A never-before-seen blast of energy has been detected in outer space, leaving astronomers scrambling to find an explanation.
The cosmic blast was recorded by scientists at NASA's Chandra X-ray Observatory, and occurred more than 130 million light-years away from Earth, in the same part of space where a collision between two neutron stars caused a massive burst of energy recorded some three-and-a-half years ago.
'There's something else happening now,' Ed Berger, a Harvard professor who was part of the team that detected the new blast, told Mashable, with the energy generated compared to a sonic boom in its intensity.
Astronomers have been working hard to try and put a reason behind this interesting new discovery, and in new research published in the journal Astronomical Letters, a team from the Department of Physics and Astronomy at Northwestern University has suggested two explanations.

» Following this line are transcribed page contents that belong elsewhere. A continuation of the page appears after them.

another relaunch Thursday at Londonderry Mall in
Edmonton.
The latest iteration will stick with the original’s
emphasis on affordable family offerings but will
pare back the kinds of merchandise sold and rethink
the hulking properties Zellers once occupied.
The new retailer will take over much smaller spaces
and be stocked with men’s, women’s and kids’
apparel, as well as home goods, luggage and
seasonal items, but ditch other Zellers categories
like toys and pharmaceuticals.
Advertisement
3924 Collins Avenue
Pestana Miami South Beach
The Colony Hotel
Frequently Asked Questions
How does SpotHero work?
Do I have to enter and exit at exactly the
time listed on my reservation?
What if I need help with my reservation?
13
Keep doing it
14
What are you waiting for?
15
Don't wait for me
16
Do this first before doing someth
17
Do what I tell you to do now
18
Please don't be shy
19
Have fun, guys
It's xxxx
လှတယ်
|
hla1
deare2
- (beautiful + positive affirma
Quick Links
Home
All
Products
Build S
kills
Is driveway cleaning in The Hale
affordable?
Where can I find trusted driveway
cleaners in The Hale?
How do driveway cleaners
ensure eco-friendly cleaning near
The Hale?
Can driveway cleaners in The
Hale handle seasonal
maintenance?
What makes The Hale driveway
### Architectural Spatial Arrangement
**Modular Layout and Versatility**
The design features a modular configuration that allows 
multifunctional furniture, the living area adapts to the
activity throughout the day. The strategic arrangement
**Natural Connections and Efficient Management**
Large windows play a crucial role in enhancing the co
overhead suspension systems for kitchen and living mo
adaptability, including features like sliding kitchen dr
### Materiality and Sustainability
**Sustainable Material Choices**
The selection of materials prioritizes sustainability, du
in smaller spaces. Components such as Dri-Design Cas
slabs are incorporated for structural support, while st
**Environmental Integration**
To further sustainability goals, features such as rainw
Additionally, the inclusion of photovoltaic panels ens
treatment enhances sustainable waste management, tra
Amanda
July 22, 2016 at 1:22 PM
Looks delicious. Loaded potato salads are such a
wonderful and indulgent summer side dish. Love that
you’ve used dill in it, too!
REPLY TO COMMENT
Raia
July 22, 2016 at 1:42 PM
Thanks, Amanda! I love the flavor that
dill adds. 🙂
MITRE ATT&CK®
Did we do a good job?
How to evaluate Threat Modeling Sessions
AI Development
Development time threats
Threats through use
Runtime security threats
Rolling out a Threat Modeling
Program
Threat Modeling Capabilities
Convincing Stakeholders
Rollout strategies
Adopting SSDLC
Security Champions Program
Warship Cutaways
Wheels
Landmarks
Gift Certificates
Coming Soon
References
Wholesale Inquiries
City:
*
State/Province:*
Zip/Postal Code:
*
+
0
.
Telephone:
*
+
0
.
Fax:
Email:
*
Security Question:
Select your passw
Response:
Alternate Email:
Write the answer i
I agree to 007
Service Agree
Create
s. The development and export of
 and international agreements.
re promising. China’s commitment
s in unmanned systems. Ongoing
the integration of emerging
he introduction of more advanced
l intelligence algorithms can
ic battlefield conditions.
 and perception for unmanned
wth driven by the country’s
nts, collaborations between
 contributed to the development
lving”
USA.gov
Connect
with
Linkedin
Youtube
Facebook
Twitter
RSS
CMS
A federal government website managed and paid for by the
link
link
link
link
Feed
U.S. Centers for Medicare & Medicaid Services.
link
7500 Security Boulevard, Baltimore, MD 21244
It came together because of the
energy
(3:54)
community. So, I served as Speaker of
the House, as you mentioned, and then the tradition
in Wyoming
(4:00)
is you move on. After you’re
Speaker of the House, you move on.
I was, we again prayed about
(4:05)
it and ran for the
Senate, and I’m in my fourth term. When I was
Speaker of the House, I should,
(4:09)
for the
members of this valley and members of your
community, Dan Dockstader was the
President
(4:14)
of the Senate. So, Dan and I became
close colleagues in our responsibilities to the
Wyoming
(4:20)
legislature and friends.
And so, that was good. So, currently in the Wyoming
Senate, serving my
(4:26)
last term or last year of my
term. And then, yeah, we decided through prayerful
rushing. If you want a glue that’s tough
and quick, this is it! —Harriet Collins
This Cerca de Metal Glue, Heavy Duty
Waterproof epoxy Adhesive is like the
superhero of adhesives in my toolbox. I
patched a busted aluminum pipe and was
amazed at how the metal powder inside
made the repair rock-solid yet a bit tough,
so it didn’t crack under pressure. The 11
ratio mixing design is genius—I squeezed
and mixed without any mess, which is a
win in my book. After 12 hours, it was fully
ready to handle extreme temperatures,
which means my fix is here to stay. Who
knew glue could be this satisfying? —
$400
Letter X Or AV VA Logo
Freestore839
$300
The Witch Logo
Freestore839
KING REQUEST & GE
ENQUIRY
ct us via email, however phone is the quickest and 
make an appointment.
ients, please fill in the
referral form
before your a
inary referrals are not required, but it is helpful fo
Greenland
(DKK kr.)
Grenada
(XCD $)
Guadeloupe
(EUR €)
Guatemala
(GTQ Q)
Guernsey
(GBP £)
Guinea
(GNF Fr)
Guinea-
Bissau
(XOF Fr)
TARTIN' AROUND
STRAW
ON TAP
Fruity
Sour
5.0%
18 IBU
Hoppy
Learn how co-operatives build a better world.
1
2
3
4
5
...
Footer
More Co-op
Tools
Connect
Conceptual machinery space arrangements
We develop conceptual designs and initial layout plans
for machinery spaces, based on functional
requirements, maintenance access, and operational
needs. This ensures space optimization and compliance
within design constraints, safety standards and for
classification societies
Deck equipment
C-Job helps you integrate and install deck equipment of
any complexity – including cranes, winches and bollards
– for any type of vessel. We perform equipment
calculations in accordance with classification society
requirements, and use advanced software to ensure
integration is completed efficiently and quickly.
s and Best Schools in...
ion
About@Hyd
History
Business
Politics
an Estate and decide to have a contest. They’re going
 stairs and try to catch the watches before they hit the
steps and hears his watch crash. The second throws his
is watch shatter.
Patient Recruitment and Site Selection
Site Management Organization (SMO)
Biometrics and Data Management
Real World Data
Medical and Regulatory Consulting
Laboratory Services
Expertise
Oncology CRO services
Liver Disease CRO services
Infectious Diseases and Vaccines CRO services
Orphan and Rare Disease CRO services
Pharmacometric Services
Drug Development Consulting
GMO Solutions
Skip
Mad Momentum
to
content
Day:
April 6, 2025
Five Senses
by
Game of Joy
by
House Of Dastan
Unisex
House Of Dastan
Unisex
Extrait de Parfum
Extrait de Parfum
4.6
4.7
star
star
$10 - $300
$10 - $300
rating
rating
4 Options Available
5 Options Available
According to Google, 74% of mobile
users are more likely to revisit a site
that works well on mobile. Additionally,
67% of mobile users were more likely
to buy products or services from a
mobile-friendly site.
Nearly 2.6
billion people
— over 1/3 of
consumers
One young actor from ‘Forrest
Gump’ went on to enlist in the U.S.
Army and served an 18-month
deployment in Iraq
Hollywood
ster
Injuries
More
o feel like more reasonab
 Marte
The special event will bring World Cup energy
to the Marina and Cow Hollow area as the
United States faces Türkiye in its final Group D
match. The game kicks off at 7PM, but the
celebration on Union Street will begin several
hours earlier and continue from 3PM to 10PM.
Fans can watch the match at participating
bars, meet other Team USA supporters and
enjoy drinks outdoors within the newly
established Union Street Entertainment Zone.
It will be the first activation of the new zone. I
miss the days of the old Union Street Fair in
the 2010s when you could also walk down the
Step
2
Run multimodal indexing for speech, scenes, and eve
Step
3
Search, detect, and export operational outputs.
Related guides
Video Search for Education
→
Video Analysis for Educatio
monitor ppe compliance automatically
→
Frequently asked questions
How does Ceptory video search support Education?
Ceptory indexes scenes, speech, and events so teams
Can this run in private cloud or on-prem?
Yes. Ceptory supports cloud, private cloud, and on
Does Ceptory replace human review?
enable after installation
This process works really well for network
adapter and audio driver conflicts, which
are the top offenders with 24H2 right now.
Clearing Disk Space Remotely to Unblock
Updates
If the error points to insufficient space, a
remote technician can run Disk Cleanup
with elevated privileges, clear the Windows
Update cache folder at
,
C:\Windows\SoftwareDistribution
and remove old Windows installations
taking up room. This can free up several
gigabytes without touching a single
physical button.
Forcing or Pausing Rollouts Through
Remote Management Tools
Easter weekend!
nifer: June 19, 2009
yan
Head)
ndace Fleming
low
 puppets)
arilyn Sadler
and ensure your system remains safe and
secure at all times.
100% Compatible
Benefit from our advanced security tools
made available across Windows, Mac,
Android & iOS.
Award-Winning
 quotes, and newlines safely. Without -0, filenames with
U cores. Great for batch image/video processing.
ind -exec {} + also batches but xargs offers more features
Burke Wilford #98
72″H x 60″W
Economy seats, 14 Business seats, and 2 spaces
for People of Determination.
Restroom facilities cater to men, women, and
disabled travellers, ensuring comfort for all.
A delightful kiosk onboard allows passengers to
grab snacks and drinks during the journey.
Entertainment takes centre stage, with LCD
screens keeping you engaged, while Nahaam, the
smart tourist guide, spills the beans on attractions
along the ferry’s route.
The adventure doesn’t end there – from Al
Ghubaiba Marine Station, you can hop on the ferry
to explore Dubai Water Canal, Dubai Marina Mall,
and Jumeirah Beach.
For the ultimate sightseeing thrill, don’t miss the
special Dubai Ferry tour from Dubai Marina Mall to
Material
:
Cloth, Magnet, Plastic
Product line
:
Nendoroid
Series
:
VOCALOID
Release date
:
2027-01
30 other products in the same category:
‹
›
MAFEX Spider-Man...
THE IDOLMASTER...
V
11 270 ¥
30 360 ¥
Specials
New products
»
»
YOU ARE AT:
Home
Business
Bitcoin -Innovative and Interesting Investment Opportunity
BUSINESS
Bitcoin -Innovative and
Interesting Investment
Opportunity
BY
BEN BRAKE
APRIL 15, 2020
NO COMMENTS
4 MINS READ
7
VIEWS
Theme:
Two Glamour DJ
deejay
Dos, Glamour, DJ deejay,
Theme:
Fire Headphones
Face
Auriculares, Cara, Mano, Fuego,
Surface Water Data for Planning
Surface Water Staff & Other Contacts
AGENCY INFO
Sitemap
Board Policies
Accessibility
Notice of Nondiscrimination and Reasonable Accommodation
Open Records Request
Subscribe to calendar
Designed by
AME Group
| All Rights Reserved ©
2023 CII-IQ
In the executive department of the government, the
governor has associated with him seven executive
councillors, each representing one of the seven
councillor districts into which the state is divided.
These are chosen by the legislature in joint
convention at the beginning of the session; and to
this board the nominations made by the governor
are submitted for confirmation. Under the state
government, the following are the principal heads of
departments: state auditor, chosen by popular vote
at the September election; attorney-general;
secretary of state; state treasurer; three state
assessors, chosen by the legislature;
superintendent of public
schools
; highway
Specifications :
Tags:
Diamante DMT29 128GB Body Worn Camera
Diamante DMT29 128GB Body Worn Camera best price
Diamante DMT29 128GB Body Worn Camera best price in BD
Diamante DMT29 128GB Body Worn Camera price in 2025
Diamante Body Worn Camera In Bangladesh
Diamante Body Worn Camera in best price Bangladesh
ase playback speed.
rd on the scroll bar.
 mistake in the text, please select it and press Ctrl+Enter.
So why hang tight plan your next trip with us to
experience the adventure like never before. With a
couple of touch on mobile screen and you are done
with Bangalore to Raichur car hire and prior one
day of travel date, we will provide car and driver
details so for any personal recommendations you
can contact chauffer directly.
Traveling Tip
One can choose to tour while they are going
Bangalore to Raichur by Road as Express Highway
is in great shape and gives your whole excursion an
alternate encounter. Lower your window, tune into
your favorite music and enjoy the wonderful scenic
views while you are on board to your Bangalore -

Incredibly, neither of the explanations has ever been observed before, meaning whatever it is is likely to be a completely new phenomenon for astronomers to study.
According to the study's lead author, PhD student Aprajita Hajela, one of the possibilities is that the burst is what's called a 'kilonova glow' - that is, the afterglow of the explosion that is caused when two neutron stars collide (known as a kilonova explosion).
This afterglow is caused by shockwaves from the explosion which heat up gases and stardust, and can be detected from millions of light years away.
According to Mashable, this 'kilonova glow' is currently the leading explanation for the burst, however scientists are also considering the possibility that it could be down to something we're more familiar with.
There's a chance that when the neutron stars collided, they caused a black hole to develop, with matter from the collision now falling into the hole.
As debris falls into the hole, it releases energy, which could be an alternative explanation for the blast.
Scientists are continuing to observe the energy blast, and efforts are ongoing to see if they can distinguish which of the two possible causes is actually responsible.
This is done by observing the type of radiation emitted by the blast - if it's primarily radio emissions, it's more likely to be a kilonova glow, whereas X-ray emissions are typically associated with black holes.